Douglas Evans

Douglas Evans

Assistant Professor of Criminology and Criminal Justice
Department of Criminology and Criminal Justice

Contact Information


  • Criminal Justice Research Methods
  • Professional and Legal Writing
  • Social Science Research Methods
  • Introduction to Criminal Justice
  • Juvenile Justice and Delinquency
  • Corrections


  • Criminal and racial/ethnic stigma
  • Audit research designs
  • Higher education in prison
  • Family and community effects of incarceration
  • Mass incarceration and public health
  • Penal abolition


  • PhD, Indiana University, Bloomington
  • BA, Indiana University, Bloomington

Academic Profile

Dr. Evans is a Project Director and Senior Investigator at the Research and Evaluation Center at John Jay College of Criminal Justice. He has worked on grants funded by federal, state, and local governments and foundations, and nonprofits. His funded research and program evaluation projects have used quasi-experimental designs to measure the effectiveness of alternatives to incarceration and reentry programs for juveniles and adults. Dr. Evans teaches college courses at Sing Sing and Taconic Correctional Facilities and East Jersey State Prison through Hudson Link for Higher Education and the New Jersey Scholarship and Transformative Education in Prisons (NJSTEP) Consortium. His independent research focuses on criminal stigmatization, reentry, public health and mass incarceration, and education programs in prisons. He received his Ph.D. in Criminal Justice from Indiana University. In addition to his passion for research and teaching, he plays bass guitar with various music groups and enjoys playing and watching basketball.

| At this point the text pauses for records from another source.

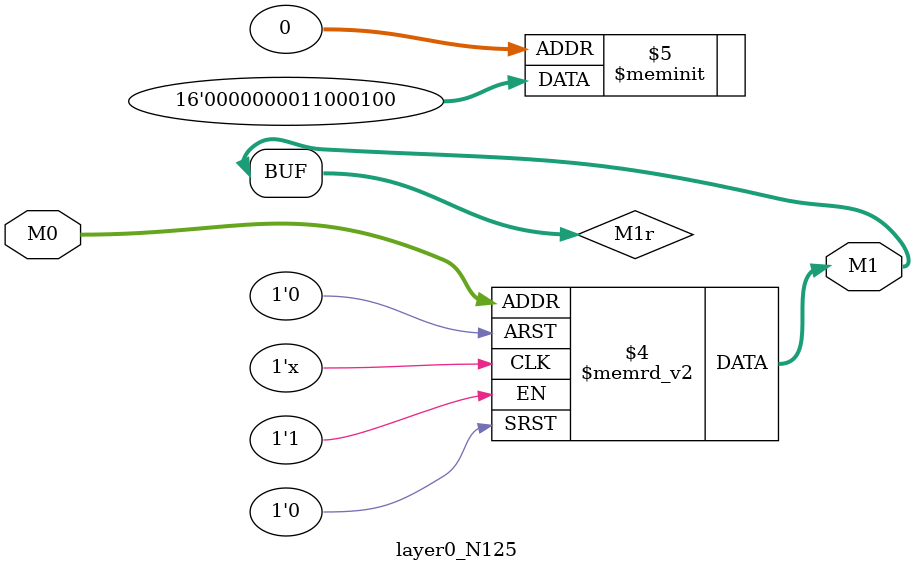
<source format=v>
module layer0_N125 ( input [2:0] M0, output [1:0] M1 );

	(*rom_style = "distributed" *) reg [1:0] M1r;
	assign M1 = M1r;
	always @ (M0) begin
		case (M0)
			3'b000: M1r = 2'b00;
			3'b100: M1r = 2'b00;
			3'b010: M1r = 2'b00;
			3'b110: M1r = 2'b00;
			3'b001: M1r = 2'b01;
			3'b101: M1r = 2'b00;
			3'b011: M1r = 2'b11;
			3'b111: M1r = 2'b00;

		endcase
	end
endmodule

</source>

Dr. Evans loves engaging with students to share knowledge and give meaning to social justice. He has been teaching in universities and prisons for the past decade, cultivating a critical analysis of the criminal justice system that acknowledges the impact of race and social class on system contact, guiding students through use of the research process to answer important questions about human biases regarding racism and the stigma of a criminal record and seeking the justice that is class and race-neutral. His experiences teaching at Sing Sing, Taconic, and Queensboro Correctional Facilities and Northern State and East Jersey State Prisons through Hudson Link for Higher Education and the New Jersey Scholarship and Transformative Education in Prisons (NJSTEP) Consortium have impelled re-envisioning the current system’s force of violence and oppression toward one centered on rehabilitation in which white-collar crime is prioritized and incarceration is the last resort.